Burjuvazinin ihaneti içine doğan aydınlanmanın 21. yüzyılda getirildiği yerin, laikliğin yok edilmesinin zehirli meyvelerini yedirmeye kalkışıyorlar. Emekçi halkın hak ve eşitlik savaşımlarını, sınıfsal savaşımlarını kırıp liberallerle, sömürenlerle, gericilerle uzlaşmasını istiyorlar.

Sağından solundan, altından üstünden, önünden arkasından düzeltme/uzlaşma adı altında sömürücü düzen sürdürülmeye çalışılıyor.

Emekçi halk gerici ve sömürücü batak içine girmeyecek.

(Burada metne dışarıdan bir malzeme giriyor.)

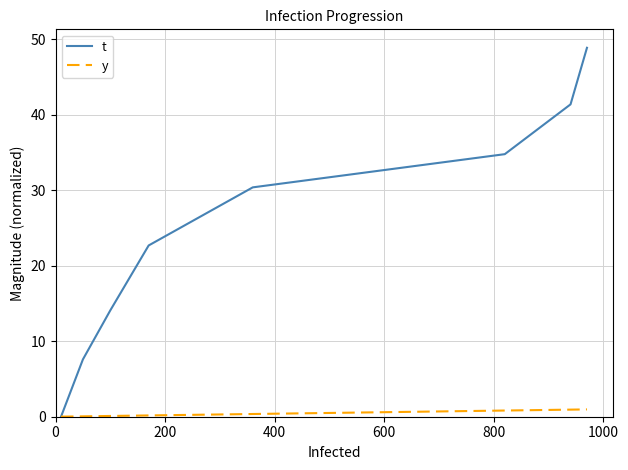

Which series has the largest range (max minus min)?

t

Hukuk esnekliklerini ve oyunlarını, siyasal çıkarları, düzen içi kandırmacaları tepe taklak ederek, Toplumcu Anayasada da belirtildiği gibi açık ve net olarak yapılması gereken tek şey: Hukukun, eğitimin, parlamentosu ve yargısıyla tüm devlet işlerinin, ekonominin tümüyle ya da bir bölümüyle, dine ve din kurallarına dayandırılmaması. Yurttaşların dinsel inanışlarını ya da inanmamalarını hiçbir şekilde açıklamaya zorlanmaması, dinsel inançlara hiçbir resmi belgede yer verilmemesi. Dinin siyasallaştırılmasına, siyasetin dinselleştirilmesine ve dini kuralların toplumsal yaşamı düzenleme girişimlerine engel olunması.

Demokrasi adı altında adaletsiz seçimlerle, özgürlük adı altında dinsel gericilikle toplumun tutsak alınmasına, sömürüye son vermeye kararlı olan komünistlerin çözümü bu düzenin değişmesi, sosyalizmin eşitliği, özgürlüğü, adaleti ve aydınlığı.